A partir do conhecimento gerado pelo seqüenciamento do "amarelinho", foi fundada em 2002 a empresa Alellyx Applied Genomics. Os sócios da empresa, lembra Oliveira, eram professores e pesquisadores da Unicamp, da USP e da Unesp, três das principais instituições acadêmicas do País.  Por indicação do professor do Instituto de Química da USP, Fernando Reinach, à época já diretor-executivo da Votorantim Novos Negócios, a Votorantim Novos Negócios tornou-se sócia da nova empresa. Havia sido o próprio Reinach quem propôs o projeto Genoma-Xylella ao então diretor-científico da FAPESP, José Fernando Perez, em 1997. Ou seja, os professores que fundaram a Alellyx eram os mesmos que exerciam funções de coordenação na FAPESP, uma das principais financiadoras das pesquisas que levaram à criação da empresa.

No ano seguinte, foi fundada a CanaVialis S.A., também com participação da  Votorantim Novos Negócios. Diferentemente da Alellyx, a pesquisa da CanaVialis prende-se ao melhoramento clássico de variedades da cana-de-açúcar, o que não envolve ainda alterações genéticas a partir de técnicas oriundas do seqüenciamento genético da cana. 
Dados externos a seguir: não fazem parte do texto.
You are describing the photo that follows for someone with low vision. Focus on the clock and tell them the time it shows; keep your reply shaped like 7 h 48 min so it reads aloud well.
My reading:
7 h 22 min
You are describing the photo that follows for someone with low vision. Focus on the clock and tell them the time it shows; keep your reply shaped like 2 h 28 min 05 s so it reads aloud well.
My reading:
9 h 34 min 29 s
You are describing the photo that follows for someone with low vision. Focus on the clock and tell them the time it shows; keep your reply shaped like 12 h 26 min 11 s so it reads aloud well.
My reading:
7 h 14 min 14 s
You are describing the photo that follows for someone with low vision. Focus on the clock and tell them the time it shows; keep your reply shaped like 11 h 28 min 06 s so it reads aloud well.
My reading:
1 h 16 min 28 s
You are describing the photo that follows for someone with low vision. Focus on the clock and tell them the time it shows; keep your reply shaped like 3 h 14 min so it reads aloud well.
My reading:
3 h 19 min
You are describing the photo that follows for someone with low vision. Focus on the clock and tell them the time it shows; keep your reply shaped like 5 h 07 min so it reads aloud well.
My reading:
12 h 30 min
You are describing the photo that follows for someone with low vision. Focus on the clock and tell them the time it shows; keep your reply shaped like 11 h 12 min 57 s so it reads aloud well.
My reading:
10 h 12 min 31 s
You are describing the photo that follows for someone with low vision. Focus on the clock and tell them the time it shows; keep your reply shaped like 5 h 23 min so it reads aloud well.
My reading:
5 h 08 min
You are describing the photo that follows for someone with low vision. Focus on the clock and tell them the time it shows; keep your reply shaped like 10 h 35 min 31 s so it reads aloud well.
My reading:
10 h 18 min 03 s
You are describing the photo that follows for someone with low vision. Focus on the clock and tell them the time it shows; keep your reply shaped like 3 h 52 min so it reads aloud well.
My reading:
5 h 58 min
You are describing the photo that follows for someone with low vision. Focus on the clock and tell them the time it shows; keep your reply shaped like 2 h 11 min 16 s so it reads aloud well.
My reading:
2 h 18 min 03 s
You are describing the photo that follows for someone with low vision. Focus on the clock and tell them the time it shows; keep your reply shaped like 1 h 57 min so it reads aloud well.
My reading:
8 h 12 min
Não é novidade o interesse de países como os EUA na tecnologia brasileira de produção de álcool de cana-de-açúcar em grande escala e na obtenção de variedades transgênicas da cana adaptadas às suas condições climáticas. Assim se explica a compra da Alellyx e da CanaVialis pela Monsanto, negócio que se tornou público em 2007, quando a Votorantim anunciou uma "parceria tecnológica" com a multinacional. Então, o diretor-executivo da Votorantim Novos Negócios, Fernando Reinach, afirmou: "Esta parceria tecnológica permitirá à Alellyx e CanaVialis disponibilizarem para o setor sucroalcooleiro tecnologias desenvolvidas pela Monsanto. Além disso, possibilitará à Monsanto utilizar tecnologias desenvolvidas por nossas empresas".

Porém, o desfecho da “parceria” foi outro. Como observa o diretor do sindicato dos pesquisadores de São Paulo: “o 'maior feito científico brasileiro dos últimos tempos', que provavelmente se tornaria também o mais lucrativo negócio do século XXI, já não é brasileiro”, em que pesem os recursos públicos, o engenho e o esforço nacionais nele empenhados.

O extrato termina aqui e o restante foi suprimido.